Secretary of State Colin Powell said Thursday he expects Security Council action "in the very near future" on a revised U.S.-sponsored resolution giving the United Nations a larger role in Iraqi peacekeeping and reconstruction. Administration officials meanwhile are claiming progress in preparations for an Iraq donors conference later this month in Madrid.
The secretary of state says the resolution, presented at the U.N. Wednesday, tries to be responsive to countries which have been pressing for the swift hand over of power to a sovereign Iraqi government.
But the revised draft contains no specific timetable for the transition, and Mr.
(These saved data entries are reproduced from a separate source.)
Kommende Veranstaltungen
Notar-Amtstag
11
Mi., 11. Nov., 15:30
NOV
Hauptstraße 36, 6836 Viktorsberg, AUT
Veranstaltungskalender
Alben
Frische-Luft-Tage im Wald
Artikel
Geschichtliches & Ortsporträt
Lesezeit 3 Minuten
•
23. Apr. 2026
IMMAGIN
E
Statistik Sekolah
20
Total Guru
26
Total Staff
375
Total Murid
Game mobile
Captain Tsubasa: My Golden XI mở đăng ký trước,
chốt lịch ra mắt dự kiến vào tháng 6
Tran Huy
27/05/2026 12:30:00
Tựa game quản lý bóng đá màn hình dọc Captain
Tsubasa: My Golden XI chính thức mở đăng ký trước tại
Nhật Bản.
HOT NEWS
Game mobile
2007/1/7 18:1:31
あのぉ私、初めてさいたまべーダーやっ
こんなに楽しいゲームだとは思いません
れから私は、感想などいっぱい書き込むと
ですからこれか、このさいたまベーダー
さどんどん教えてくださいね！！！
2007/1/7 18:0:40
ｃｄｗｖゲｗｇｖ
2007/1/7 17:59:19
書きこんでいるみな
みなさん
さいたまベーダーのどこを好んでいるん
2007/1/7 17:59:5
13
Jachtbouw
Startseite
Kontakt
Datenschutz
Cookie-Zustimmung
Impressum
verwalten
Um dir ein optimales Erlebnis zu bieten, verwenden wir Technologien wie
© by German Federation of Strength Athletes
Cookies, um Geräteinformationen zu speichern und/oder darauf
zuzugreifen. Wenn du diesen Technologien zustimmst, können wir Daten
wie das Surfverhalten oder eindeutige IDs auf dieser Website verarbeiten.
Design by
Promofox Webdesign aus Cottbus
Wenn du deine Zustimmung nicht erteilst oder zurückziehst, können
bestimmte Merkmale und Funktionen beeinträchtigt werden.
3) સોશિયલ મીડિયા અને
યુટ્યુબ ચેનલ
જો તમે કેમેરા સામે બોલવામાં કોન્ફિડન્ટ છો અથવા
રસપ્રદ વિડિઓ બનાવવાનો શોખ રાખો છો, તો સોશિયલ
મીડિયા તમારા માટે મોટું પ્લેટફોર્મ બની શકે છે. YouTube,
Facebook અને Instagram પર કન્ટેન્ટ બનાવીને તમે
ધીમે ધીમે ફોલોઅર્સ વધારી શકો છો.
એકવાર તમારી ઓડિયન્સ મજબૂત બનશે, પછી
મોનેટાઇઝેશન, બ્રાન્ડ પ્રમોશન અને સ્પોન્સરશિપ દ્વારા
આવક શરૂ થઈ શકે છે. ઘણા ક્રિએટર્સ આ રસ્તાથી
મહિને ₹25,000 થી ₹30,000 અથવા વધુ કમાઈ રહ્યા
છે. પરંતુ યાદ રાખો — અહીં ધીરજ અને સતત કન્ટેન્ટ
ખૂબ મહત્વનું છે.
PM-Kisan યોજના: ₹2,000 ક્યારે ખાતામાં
Powell told reporters at Washington's Foreign Press Center it is a "bit naive" to suggest that full responsibilities can be given to the appointed Iraqi Governing Council in the next couple of months.
"We have to do it in a careful, responsible, way in order to make sure that we do not leave a failed state behind, that we leave a vibrant, thriving state," he said. "And that will take time, it will take a great deal of money, and it will take the continued presence of an organized authority, such as the Coalition Provisional Authority, with the military, economic, civilian and other assets that the coalition provisional authority has access to."
Mr. Powell said Iraq must have a constitutionally elected government before a transfer can occur, and he said as much as the United States would like to see this happen tomorrow, "it will take time."
"Ministries have to come up. Institutions have to be in place," he said. "A constitution has to be in place. Otherwise, what are you resting the nation on? To whom are you giving authority. And on what authority will they act, unless it's the authority contained in a constitution, and unless the people in charge of executing that constitution have a legitimacy of an election based on that constitution."
The draft resolution calls for a new U.N. multinational force in Iraq that would be under American command, and also provides for a broader U.N. role in the political transition.
It also urges U.N. members to contribute to Iraq's reconstruction, and U.S. officials hope it can be enacted before an international donor's conference for Iraq opens October 23 in Madrid.
A preparatory meeting for the conference ended Thursday in Madrid and senior Bush administration officials, in a telephone hook-up from Spain, told State Department reporters that 59 countries have agreed to take part.
The United Nations and World Bank estimate that Iraq will need $55 billion in reconstruction aid over the next four years - as much as $20 billion of which would be provided under the Bush administration's supplemental spending request to Congress for Iraq .
There have been press reports that the Madrid conference might only yield one or two billion dollars in pledges.
The senior U.S. officials declined to make forecasts but said they were optimistic, based on the preliminary meeting, that other countries understand the "security stake" in assuring a stable Iraq.
They said there was "no magic number" in dollar terms that would define success for the Madrid meeting. However, they it is important that Iraqis see evidence of the "depth and breadth" of the international commitment to the country's recovery.